“Crisis and Confidence: An Experiment on Public Opinion and Officer-involved Shootings.”
Status: Working Paper – Please do not cite or distribute without permission
Abstract: Scholars have identified attitudes held by the public about police officers, actions, and policies. Yet, there is little to no political science research to explain what about these officers, actions, and policies causes the public’s attitudes. As officer-involved shootings have acutely taken a prominent position in U.S. political discourse, an understanding of how attitudes form after such incidents is increasingly necessary. An experiment is designed to identify how the public attributes blame after an officer-involved shooting, and the appropriate punishment they believe should be given to each of the actors described in the scenario, as well as what punishment they believe would be given if a similar event occurred in their own community.
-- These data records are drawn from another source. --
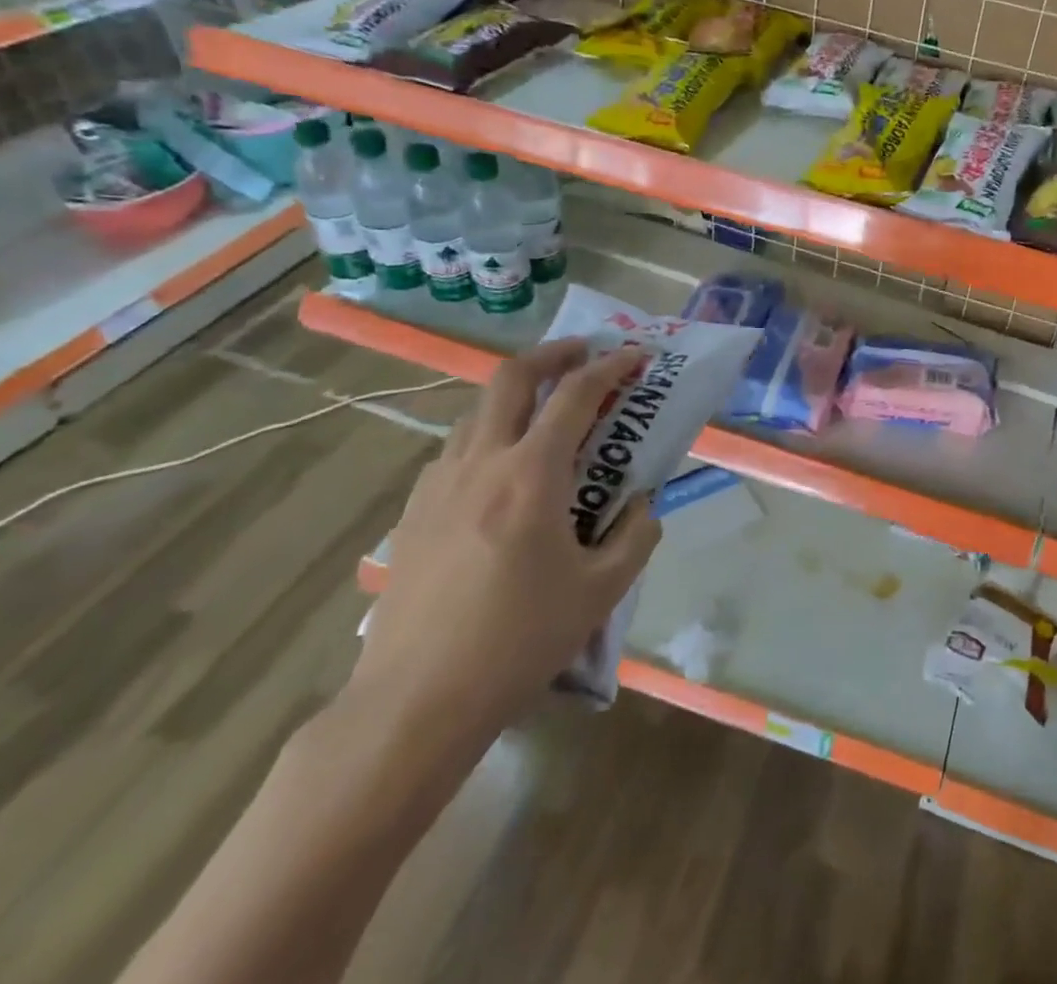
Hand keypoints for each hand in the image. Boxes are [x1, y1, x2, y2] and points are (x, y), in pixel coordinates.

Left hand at [349, 341, 661, 757]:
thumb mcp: (601, 592)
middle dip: (553, 354)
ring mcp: (439, 485)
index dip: (610, 367)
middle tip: (583, 353)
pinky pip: (455, 452)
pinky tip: (501, 475)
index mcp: (531, 475)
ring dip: (516, 395)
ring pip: (477, 412)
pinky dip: (487, 437)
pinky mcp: (413, 513)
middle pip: (511, 378)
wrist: (415, 702)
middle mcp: (481, 463)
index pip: (575, 395)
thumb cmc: (518, 641)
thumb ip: (635, 537)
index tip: (635, 355)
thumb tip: (643, 506)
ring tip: (545, 413)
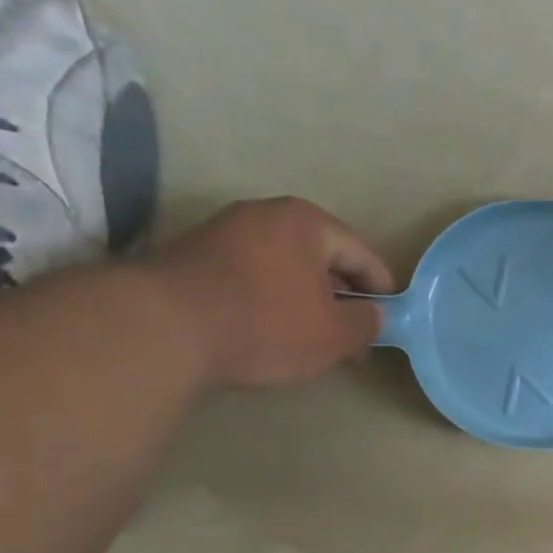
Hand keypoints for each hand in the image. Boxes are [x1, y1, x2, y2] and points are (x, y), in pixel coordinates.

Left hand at [147, 197, 396, 388]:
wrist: (162, 327)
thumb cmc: (266, 323)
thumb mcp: (334, 334)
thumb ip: (366, 323)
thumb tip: (374, 315)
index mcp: (307, 222)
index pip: (362, 253)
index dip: (382, 289)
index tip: (390, 319)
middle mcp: (264, 214)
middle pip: (321, 257)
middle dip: (342, 296)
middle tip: (354, 335)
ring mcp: (223, 232)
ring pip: (284, 267)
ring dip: (305, 300)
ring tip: (314, 338)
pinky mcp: (191, 257)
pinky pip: (251, 276)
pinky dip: (270, 300)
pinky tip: (272, 332)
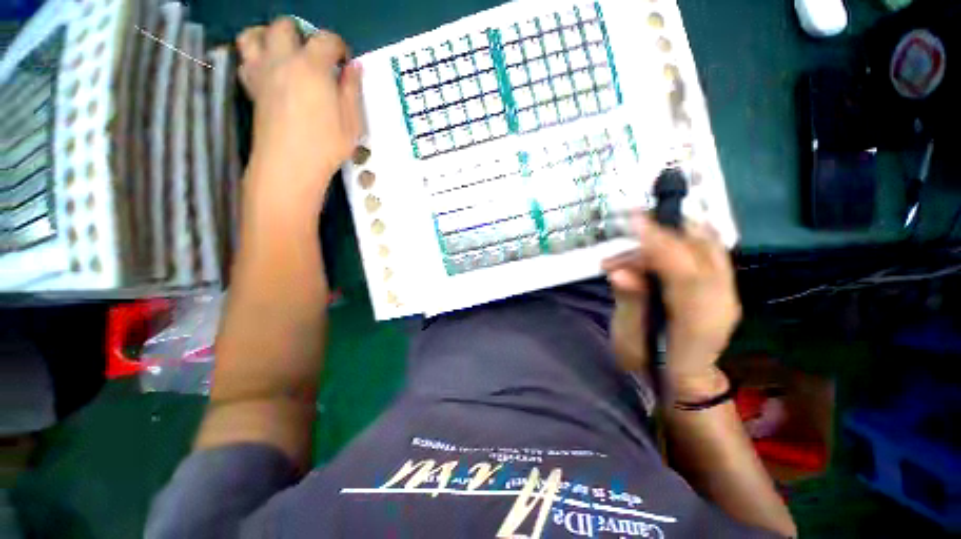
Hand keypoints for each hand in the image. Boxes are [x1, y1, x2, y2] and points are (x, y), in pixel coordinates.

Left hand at [236, 19, 361, 208]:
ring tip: (285, 54)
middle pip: (284, 26)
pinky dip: (256, 57)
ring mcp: (261, 73)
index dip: (339, 46)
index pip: (326, 39)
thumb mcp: (352, 122)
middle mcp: (282, 60)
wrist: (290, 165)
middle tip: (314, 55)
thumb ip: (352, 90)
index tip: (345, 62)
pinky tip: (270, 72)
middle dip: (302, 34)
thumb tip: (354, 67)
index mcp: (312, 67)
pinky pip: (245, 60)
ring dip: (269, 37)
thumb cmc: (327, 145)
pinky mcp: (250, 88)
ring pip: (254, 35)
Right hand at [603, 214, 740, 390]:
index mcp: (697, 324)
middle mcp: (721, 302)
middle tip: (630, 228)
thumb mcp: (629, 340)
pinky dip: (679, 242)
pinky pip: (706, 252)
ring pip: (706, 247)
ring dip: (664, 240)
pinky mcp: (721, 286)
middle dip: (666, 231)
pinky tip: (650, 250)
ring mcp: (726, 292)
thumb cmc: (650, 364)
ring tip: (624, 258)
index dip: (660, 244)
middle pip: (704, 251)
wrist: (684, 380)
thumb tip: (619, 272)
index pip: (685, 274)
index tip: (634, 221)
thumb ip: (629, 304)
The experiment presents a narrative of an officer-involved shooting as either an episodic or thematic occurrence. The episodic frame highlights the officer’s sterling credentials. The thematic frame highlights racial differences between the department and the community. Episodic frames are expected to result in less blame, and greater support for more lenient punishment for the officer and his superiors, while thematic frames should result in greater blame and support for more severe punishments for the officer and his superiors. While support for framing effects are inconclusive, there are significant differences in assessing blame and punishments according to respondents’ race and ideology. The findings can shed light on understanding how public opinion of police are affected and the implications of those opinions following an officer-involved shooting.